We will explain the title thus given to it, as also the first origin of the devotion of the Seven Dolours, when our "Liturgical Year" brings us to the third Sunday of September [now celebrated on September 15], the second feast of Mary's Dolours. What the Church proposes to her children's devotion for this Friday in Passion-week, is that one special dolour of Mary - her standing at the foot of the cross. Among the various titles given to this feast before it was extended by the holy See to the whole Church, we may mention, "Our Lady of Pity", "the Compassion of our Lady", and the one that was so popular throughout France, "Notre Dame de la Pamoison". These few historical observations prove that this feast was dear to the devotion of the people, even before it received the solemn sanction of the Church.

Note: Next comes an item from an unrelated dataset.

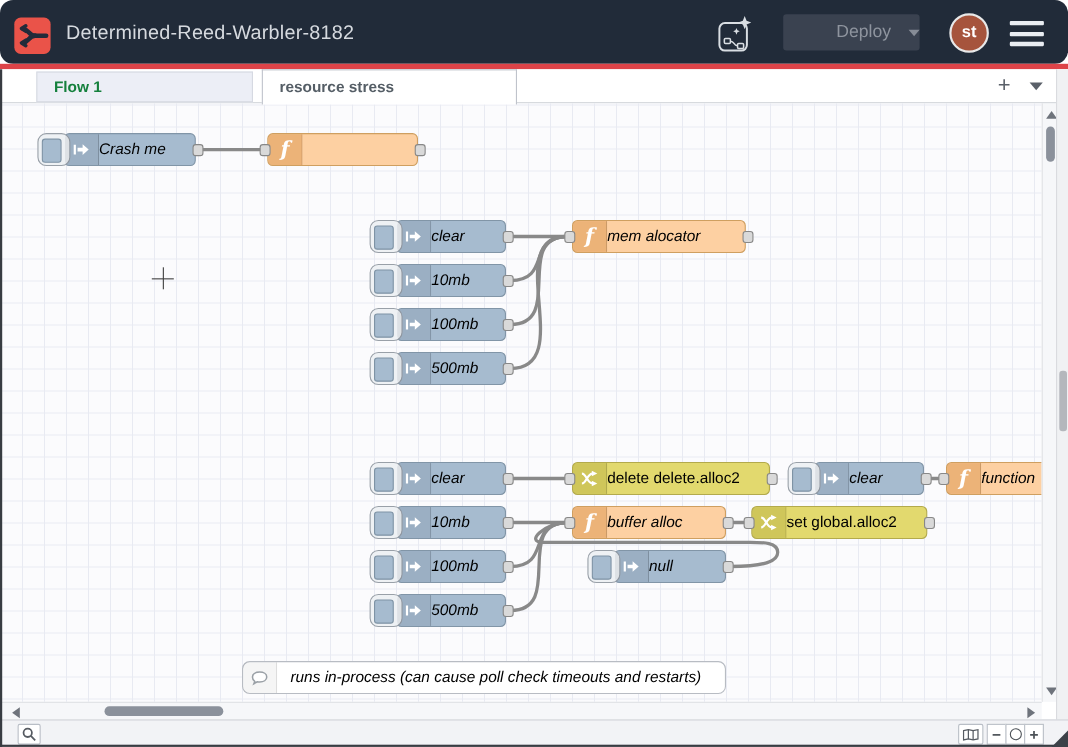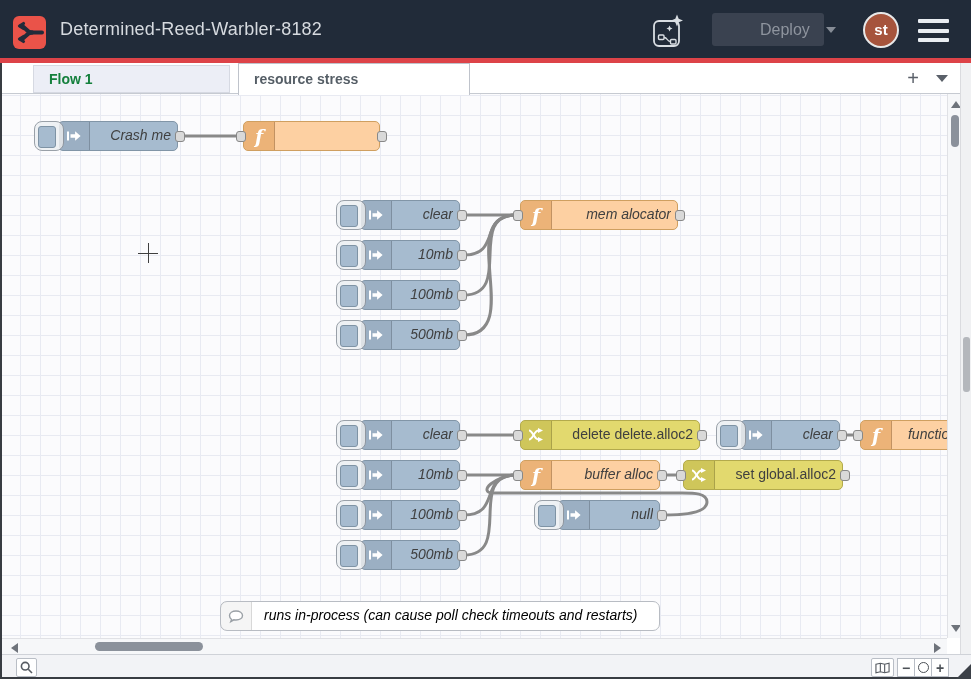"Determined-Reed-Warbler-8182" .header { border-radius: none -> 12px }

That we may clearly understand the object of this feast, and spend it, as the Church would have us do, in paying due honour to the Mother of God and of men, we must recall to our minds this great truth: that God, in the designs of His infinite wisdom, has willed that Mary should have a share in the work of the world's redemption. The mystery of the present feast is one of the applications of this divine law, a law which reveals to us the whole magnificence of God's plan; it is, also, one of the many realizations of the prophecy, that satan's pride was to be crushed by a women.

By St. Alphonsus Liguori


Who can ever have a heart so hard that it will not melt on hearing the most lamentable event that once occurred in the world? There was a noble and holy mother who had an only son. This son was the most amiable that can be imagined - innocent, virtuous, beautiful, who loved his mother most tenderly; so much so that he had never caused her the least displeasure, but had ever shown her all respect, obedience, and affection; hence this mother had placed her affections on earth in this son. Hear, then, what happened. This son, through envy, was falsely accused by his enemies; and though the judge knew, and himself confessed, that he was innocent, yet, that he might not offend his enemies, he condemned him to the ignominious death that they demanded. This poor mother had to suffer the grief of seeing that amiable and beloved son unjustly snatched from her in the flower of his age by a barbarous death; for, by dint of torments and drained of all his blood, he was made to die on! an infamous gibbet in a public place of execution, and this before her own eyes.

Devout souls, what say you? Is not this event, and is not this unhappy mother, worthy of compassion? You already understand of whom I speak. This son, so cruelly executed, was our loving Redeemer Jesus; and this mother was the Blessed Virgin Mary; who, for the love she bore us, was willing to see him sacrificed to divine justice by the barbarity of men. This great torment which Mary endured for us - a torment that was more than a thousand deaths - deserves both our compassion and our gratitude. If we can make no other return for so much love, at least let us give a few moments this day to consider the greatness of the sufferings by which Mary became the Queen of martyrs; for the sufferings of her great martyrdom exceeded those of all the martyrs; being, in the first place, the longest in point of duration; and in the second place, the greatest in point of intensity.